February 28, 2017 | Security and Risk | Amy Burnis
Adam McCord was named CyberArk’s vice president of sales for Latin America in January, bringing with him 17 years of cyber security experience in a variety of sales and leadership roles in this dynamic and expanding market.
CyberArk enables organizations to defend against both insider threats and external attackers who have made it past the network perimeter by securing access to privileged accounts, thereby limiting an attacker’s ability to move throughout the enterprise network. In his new position, McCord is responsible for expanding the regional sales team and partner network in Latin America to increase awareness and improve access to CyberArk solutions.
We spoke recently with McCord about the cyber security challenges faced by Latin American organizations and the role of privileged account security in proactive security programs.
CyberArk: Congratulations on your new role, Adam. You’ve worked for many years in Latin America, how would you characterize the market?
McCord: There are 50 countries in this territory, and all of them have different regulatory, budgetary and risk profiles. But the common denominator is that attacks are becoming more frequent and the impact of those attacks has become more significant over the last few years. In the past, attacks were more operationally targeted, and today they are more economically targeted. To paint a picture, industry experts project that global organizations will lose a staggering $2 trillion annually from malicious cyber activities by 2019. In Latin America today, approximately $90 billion is lost each year due to cyber crime, and that number is expected to surge as many local organizations remain ill-prepared to deal with developing security risks. It’s estimated that the total, average cost of each of these data breaches is $4 million globally.

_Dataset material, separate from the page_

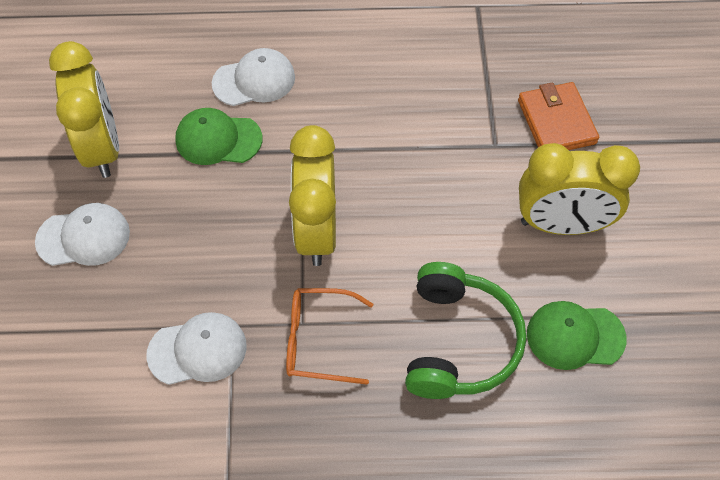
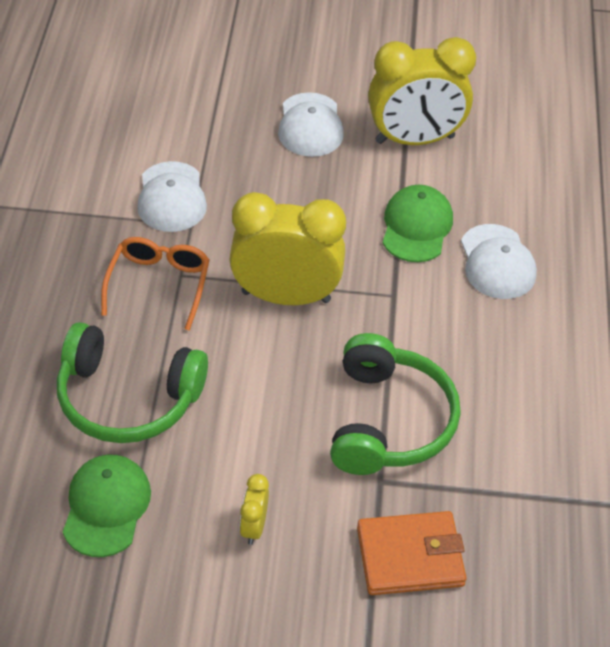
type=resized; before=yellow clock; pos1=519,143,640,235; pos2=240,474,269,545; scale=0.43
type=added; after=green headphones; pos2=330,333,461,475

The regulatory environment is also significantly stricter today than it has been in the past, driving awareness within organizations, not just of properly managing and protecting privileged accounts, but also of the overall threat environment. Businesses are making investments commensurate with that risk. Another common denominator is the insider threat, which is difficult to manage. From what we have seen in the region, roughly 70 percent of exfiltrated data comes from intentional breaches from within.
CyberArk: What is the status of the CISO in Latin America today?
McCord: Until a few years ago many organizations did not have the office of the CISO; it was a managerial role within the organization. It wasn’t on par with or reporting into the CIO. Today more organizations have a CISO – a person in charge of building a security program who holds a portion of the IT budget. They might call the role something else, but at the end of the day that’s what it is. Organizations understand that in this day and age, to mitigate the risk of appearing negatively on the front page, they’d better have a strong CISO office and a dedicated security program.
CyberArk: What conversations are you having with CISOs?
McCord: Today most assume that the perimeter has been breached and there are bad actors on the network, and the only way to avoid a grievous breach is by removing critical access from those users.
They understand that attackers need to escalate privileges and leverage credentials in order to move laterally and steal data, and as a result, they agree that it is necessary to secure privileged accounts. If you can’t escalate privileges you can’t move. If you can’t move, you can’t find the data. And if you can’t find the data, you can’t steal it. They also know that after a breach, changing all the passwords on critical systems is the first action to begin to rebuild a trusted environment. When they put these two things together, CISOs can take a proactive, preventative approach to help avoid serious breaches.
CyberArk: You mentioned that insider threats are a growing concern. How is this challenge being met?
McCord: There is very little that traditional security can do to stop bad actors inside the network. Everybody has a potential Snowden—the high level admin who is basically God on the network—and they can escalate, they can move, they can make changes, erase logs; they can do pretty much anything they want. Organizations don’t have any way to track and prevent this.
You can have the best technology on the perimeter, but at the end of the day, a malicious user on the network can get around any perimeter-based technology. So it is the protection on the privileged accounts that mitigates those kinds of breaches. This is the last line of defense before your data takes a walk out the door.
CyberArk: What about privilege-related risks in the cloud? Are these being addressed?
McCord: The need to control privileged accounts on the network is understood, and the next logical step is the cloud. Everybody is doing something in the cloud, or will be in the near future. And they’re not moving trivial applications—they’re moving major applications. The cloud creates new challenges in securing and managing privileged accounts – the attack surface is larger and extremely dynamic. CISOs realize the need to leverage the same technology to protect those resources, no matter where they’re located. It’s a natural progression.